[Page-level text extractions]
###

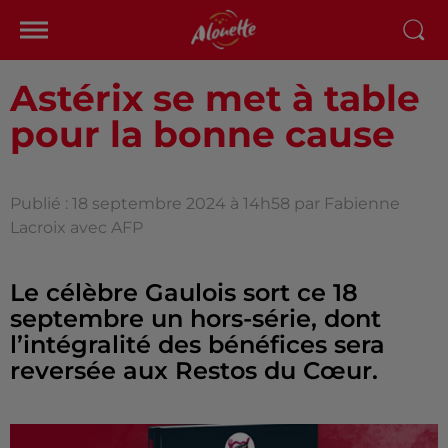
Astérix se met à table
pour la bonne cause
Publié : 18 septembre 2024 à 14h58 par Fabienne
Lacroix avec AFP
Le célèbre Gaulois sort ce 18
septembre un hors-série, dont
l’intégralité des bénéfices sera
reversée aux Restos du Cœur.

###

#### Problem details:
Gather from the entries above all lines that include the string "septembre".

#### Result:
Publié : 18 septembre 2024 à 14h58 par Fabienne
septembre un hors-série, dont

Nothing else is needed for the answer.